Le génocide arménien dans les Archives allemandes

Ambassade impériale d'Allemagne

Thérapia, le 30 juin 1916

 

J'ai discuté avec Talaat Bey et Halil Bey de la déportation des Arméniens travaillant dans le secteur de l'Amanus. Je leur ai fait remarquer qu'en prenant cette mesure qui porte préjudice à la conduite des opérations militaires, le gouvernement turc donne l'impression de faire lui-même tout ce qu'il peut pour perdre la guerre.

Ce comportement est instructif à bien des égards. Des gens comme Talaat et Enver savent fort bien qu'en perturbant la construction et l'exploitation de la ligne de chemin de fer dans la région de l'Amanus, le gouvernement compromet du même coup l'issue de la guerre. Mais personne ici n'est plus en mesure de mater l'hydre du Comité ni de juguler le chauvinisme et le fanatisme. Le Comité exige que les Arméniens soient exterminés jusqu'au dernier et le gouvernement doit céder. Mais le Comité ne se limite pas à l'organisation du parti gouvernemental dans la capitale. Il est présent dans tous les vilayets. Du vali au kaïmakam, chaque fonctionnaire se voit adjoindre un membre du Comité chargé de l'assister ou de le surveiller. La déportation des Arméniens a repris partout. Mais les loups affamés du Comité n'ont plus grand-chose à attendre de ces malheureux, si ce n'est l'assouvissement de leur soif frénétique de persécution. Leurs terres sont confisquées depuis longtemps et leurs biens ont été liquidés par une soi-disant commission : si, par exemple, un Arménien possédait une maison évaluée à 100 livres turques, elle était adjugée à un Turc, ami ou membre du Comité, pour environ 2 livres. Il n'y a donc plus grand-chose à attendre du côté des Arméniens. Aussi la meute guette-t-elle dès maintenant avec impatience le moment où la Grèce, poussée par l'Entente, se déclarera contre la Turquie ou ses alliés.

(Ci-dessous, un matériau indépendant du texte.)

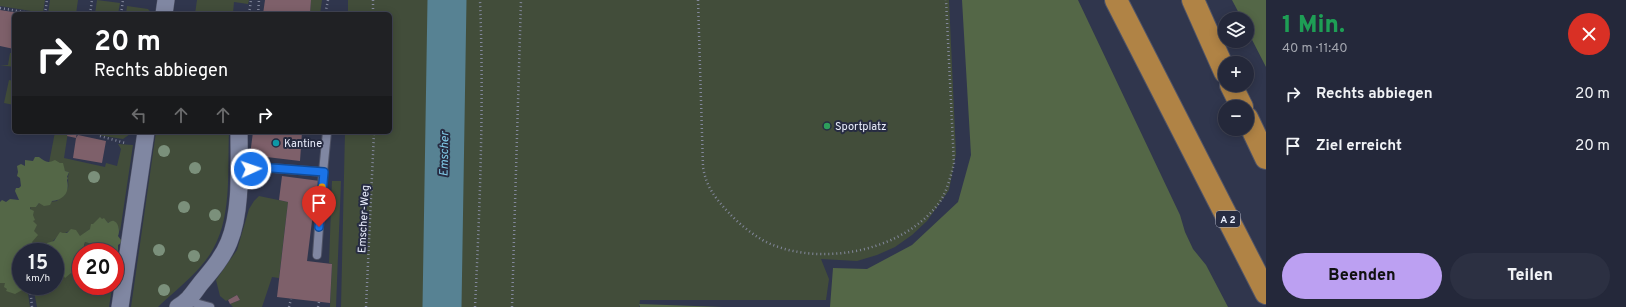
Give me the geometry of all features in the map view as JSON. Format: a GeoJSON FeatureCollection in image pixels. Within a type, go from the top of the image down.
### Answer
{"type":"FeatureCollection","features":[{"type":"Feature","properties":{"kind":"highway","name":"A 2"},"geometry":{"type":"LineString","coordinates":[[1116,0],[1266,293]]}},
{"type":"Feature","properties":{"kind":"highway"},"geometry":{"type":"LineString","coordinates":[[1193,0],[1218,56]]}},
{"type":"Feature","properties":{"kind":"highway"},"geometry":{"type":"LineString","coordinates":[[1254,133],[1266,158]]}},
{"type":"Feature","properties":{"kind":"street"},"geometry":{"type":"LineString","coordinates":[[164,12],[166,0]]}},
{"type":"Feature","properties":{"kind":"street"},"geometry":{"type":"LineString","coordinates":[[183,304],[216,265],[229,244],[236,213],[239,178],[239,134]]}},
{"type":"Feature","properties":{"kind":"street"},"geometry":{"type":"LineString","coordinates":[[120,307],[145,138]]}},
{"type":"Feature","properties":{"kind":"lane"},"geometry":{"type":"LineString","coordinates":[[317,255],[327,134]]}},
{"type":"Feature","properties":{"kind":"lane"},"geometry":{"type":"LineString","coordinates":[[239,178],[245,172],[259,167],[324,172]]}},
{"type":"Feature","properties":{"kind":"lane"},"geometry":{"type":"LineString","coordinates":[[183,304],[210,307]]}},
{"type":"Feature","properties":{"kind":"path"},"geometry":{"type":"LineString","coordinates":[[45,12],[48,0]]}},
{"type":"Feature","properties":{"kind":"path"},"geometry":{"type":"LineString","coordinates":[[90,12],[92,0]]}},
{"type":"Feature","properties":{"kind":"path"},"geometry":{"type":"LineString","coordinates":[[122,12],[123,0]]}},
{"type":"Feature","properties":{"kind":"path"},"geometry":{"type":"LineString","coordinates":[[249,12],[251,0]]}},
{"type":"Feature","properties":{"kind":"path"},"geometry":{"type":"LineString","coordinates":[[258,12],[259,0]]}},
{"type":"Feature","properties":{"kind":"path"},"geometry":{"type":"LineString","coordinates":[[327,12],[328,0]]}},
{"type":"Feature","properties":{"kind":"path"},"geometry":{"type":"LineString","coordinates":[[373,0],[373,12]]}},
{"type":"Feature","properties":{"kind":"path"},"geometry":{"type":"LineString","coordinates":[[475,307],[480,212],[482,38],[480,0]]}},
{"type":"Feature","properties":{"kind":"path"},"geometry":{"type":"LineString","coordinates":[[512,307],[521,0]]}},
{"type":"Feature","properties":{"kind":"path"},"geometry":{"type":"LineString","coordinates":[[698,0],[703,167],[705,180],[720,204],[751,232],[773,245],[797,252],[828,254],[858,252],[883,244],[912,230],[940,203],[948,187],[954,164],[946,0]]}},
{"type":"Feature","properties":{"kind":"path"},"geometry":{"type":"LineString","coordinates":[[0,8],[23,12]]}},
{"type":"Feature","properties":{"kind":"path","name":"Emscher-Weg"},"geometry":{"type":"LineString","coordinates":[[366,307],[374,134]]}},
{"type":"Feature","properties":{"kind":"path"},"geometry":{"type":"LineString","coordinates":[[100,136],[122,144],[145,138]]}},
{"type":"Feature","properties":{"kind":"path"},"geometry":{"type":"LineString","coordinates":[[31,295],[32,307]]}},
{"type":"Feature","properties":{"kind":"path"},"geometry":{"type":"LineString","coordinates":[[289,307],[291,299]]}},
{"type":"Feature","properties":{"kind":"path"},"geometry":{"type":"LineString","coordinates":[[318,307],[319,302]]}},
{"type":"Feature","properties":{"kind":"green space"},"geometry":{"type":"Polygon","coordinates":[[[0,0],[45,0],[43,12],[0,6],[0,0]]]}},
{"type":"Feature","properties":{"kind":"green space"},"geometry":{"type":"Polygon","coordinates":[[[50,0],[78,0],[76,12],[48,12],[50,0]]]}},
{"type":"Feature","properties":{"kind":"green space"},"geometry":{"type":"Polygon","coordinates":[[[97,0],[120,3],[118,12],[95,12],[97,0]]]}},
{"type":"Feature","properties":{"kind":"green space"},"geometry":{"type":"Polygon","coordinates":[[[197,0],[249,0],[248,4],[234,2],[233,12],[195,12],[197,0]]]}},
{"type":"Feature","properties":{"kind":"green space"},"geometry":{"type":"Polygon","coordinates":[[[311,0],[322,0],[320,12],[310,12],[311,0]]]}},
{"type":"Feature","properties":{"kind":"green space"},"geometry":{"type":"Polygon","coordinates":[[[348,0],[949,0],[956,154],[949,190],[927,221],[912,235],[895,247],[877,255],[857,261],[821,259],[829,279],[826,300],[640,300],[639,307],[341,307],[345,134],[392,134],[392,12],[348,12],[348,0]]]}},
{"type":"Feature","properties":{"kind":"green space"},"geometry":{"type":"Polygon","coordinates":[[[962,0],[1078,0],[1180,215],[1185,232],[1193,249],[1206,265],[1228,307],[830,307],[833,268],[867,269],[912,245],[958,202],[971,155],[962,0]]]}},
{"type":"Feature","properties":{"kind":"green space"},"geometry":{"type":"Polygon","coordinates":[[[1232,0],[1266,0],[1266,67],[1254,44],[1254,12],[1238,12],[1232,0]]]}},
{"type":"Feature","properties":{"kind":"green space"},"geometry":{"type":"Polygon","coordinates":[[[127,6],[148,9],[150,12],[126,12],[127,6]]]}},
{"type":"Feature","properties":{"kind":"green space"},"geometry":{"type":"Polygon","coordinates":[[[10,53],[12,53],[12,67],[0,65],[8,65],[10,53]]]}},
{"type":"Feature","properties":{"kind":"green space"},"geometry":{"type":"Polygon","coordinates":[[[9,80],[12,81],[12,105],[4,103],[9,80]]]}},
{"type":"Feature","properties":{"kind":"green space"},"geometry":{"type":"Polygon","coordinates":[[[55,134],[68,134],[64,158],[105,167],[106,163],[117,166],[121,149],[118,144],[133,145],[120,232],[114,221],[107,223],[106,220],[90,229],[80,237],[77,233],[69,231],[56,238],[51,243],[31,243],[34,228],[30,207],[36,207],[39,203],[57,201],[68,188],[69,172],[65,171],[60,163],[49,163],[55,134]]]}},
{"type":"Feature","properties":{"kind":"green space"},"geometry":{"type":"Polygon","coordinates":[[[91,134],[130,134],[123,139],[91,134]]]}},
{"type":"Feature","properties":{"kind":"green space"},"geometry":{"type":"Polygon","coordinates":[[[156,134],[229,134],[227,203],[224,220],[212,252],[201,266],[158,307],[131,307],[156,134]]]}},
{"type":"Feature","properties":{"kind":"green space"},"geometry":{"type":"Polygon","coordinates":[[[35,157],[39,157],[46,162],[55,160],[63,163],[65,171],[69,172],[67,177],[68,188],[63,197],[52,201],[50,205],[44,206],[39,203],[36,207],[30,207],[30,209],[34,211],[33,215],[35,220],[33,221],[37,225],[34,231],[38,235],[33,243],[12,243],[12,293],[6,291],[7,289],[4,287],[5,283],[0,283],[0,202],[2,200],[6,202],[10,199],[19,200],[15,191],[16,188],[21,186],[20,178],[17,176],[17,166],[21,164],[25,166],[25,160],[33,161],[35,157]]]}},
{"type":"Feature","properties":{"kind":"green space"},"geometry":{"type":"Polygon","coordinates":[[[332,181],[341,181],[336,307],[330,307],[332,264],[329,263],[332,181]]]}},
{"type":"Feature","properties":{"kind":"green space"},"geometry":{"type":"Polygon","coordinates":[[[259,196],[288,202],[279,278],[272,277],[262,307],[233,307],[230,304],[240,300],[237,295],[226,301],[220,296],[216,280],[237,250],[249,209],[259,196]]]}},
{"type":"Feature","properties":{"kind":"green space"},"geometry":{"type":"Polygon","coordinates":[[[100,217],[102,219],[104,218],[108,223],[112,221],[116,222],[119,230],[118,236],[121,243],[72,243],[72,274],[65,278],[64,243],[47,243],[54,241],[60,232],[67,233],[71,229],[76,230],[80,236],[90,229],[91,224],[93,224],[100,217]]]}},
{"type":"Feature","properties":{"kind":"green space"},"geometry":{"type":"Polygon","coordinates":[[[72,272],[72,295],[111,295],[109,307],[37,307],[35,295],[64,295],[64,273],[72,272]]]}},
{"type":"Feature","properties":{"kind":"green space"},"geometry":{"type":"Polygon","coordinates":[[[0,283],[5,283],[12,292],[12,295],[28,295],[30,307],[0,307],[0,283]]]}},
{"type":"Feature","properties":{"kind":"green space"},"geometry":{"type":"Polygon","coordinates":[[[639,304],[723,307],[640,307],[639,304]]]}},
{"type":"Feature","properties":{"kind":"building"},"geometry":{"type":"Polygon","coordinates":[[[265,0],[311,0],[310,12],[263,12],[265,0]]]}},
{"type":"Feature","properties":{"kind":"building"},"geometry":{"type":"Polygon","coordinates":[[[0,10],[13,12],[12,49],[0,46],[0,10]]]}},
{"type":"Feature","properties":{"kind":"building"},"geometry":{"type":"Polygon","coordinates":[[[68,134],[77,134],[76,138],[67,136],[68,134]]]}},
{"type":"Feature","properties":{"kind":"building","name":"Kantine"},"geometry":{"type":"Polygon","coordinates":[[[253,134],[302,134],[300,161],[250,155],[253,134]]]}},
{"type":"Feature","properties":{"kind":"building"},"geometry":{"type":"Polygon","coordinates":[[[78,135],[106,141],[102,163],[73,158],[76,138],[78,135]]]}},
{"type":"Feature","properties":{"kind":"building"},"geometry":{"type":"Polygon","coordinates":[[[282,176],[320,181],[317,205],[314,205],[307,261],[332,264],[330,303],[277,297],[288,202],[279,200],[282,176]]]}},
{"type":"Feature","properties":{"kind":"building"},"geometry":{"type":"Polygon","coordinates":[[[237,295],[240,300],[230,304],[228,300],[237,295]]]}},
{"type":"Feature","properties":{"kind":"waterway","name":"Emscher"},"geometry":{"type":"LineString","coordinates":[[442,307],[447,0]]}},
{"type":"Feature","properties":{"kind":"slow traffic"},"geometry":{"type":"LineString","coordinates":[[320,212],[322,187]]}},
{"type":"Feature","properties":{"kind":"place","name":"Sportplatz"},"geometry":{"type":"Point","coordinates":[827,126]}},
{"type":"Feature","properties":{"kind":"place","name":"Kantine"},"geometry":{"type":"Point","coordinates":[276,143]}},
{"type":"Feature","properties":{"kind":"route"},"geometry":{"type":"LineString","coordinates":[[251,169],[259,167],[324,172],[319,227]]}}]}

Il y aura alors des massacres encore plus sanglants que ceux des Arméniens. Les victimes sont plus nombreuses et le butin plus tentant. L'hellénisme fait partie intégrante de la culture turque. Il sera détruit, tout comme l'élément arménien, si des influences étrangères ne s'y opposent pas. Turquifier veut dire chasser ou tuer, faire disparaître tout ce qui n'est pas turc et s'approprier par la force les biens d'autrui. Cela, et brailler des slogans révolutionnaires français : voilà en quoi consiste pour l'instant la glorieuse renaissance de la Turquie. Des hommes comme Talaat, qui désirent sincèrent faire progresser la Turquie, même s'il pense avant tout, lui aussi, à la conquête du pouvoir, sont obligés de se rallier à l'hydre du Comité.

Metternich

à Son Excellence le Chancelier impérial, Monsieur von Bethmann Hollweg.

Source : J. Lepsius, Archives du génocide des Arméniens, Fayard, 1986.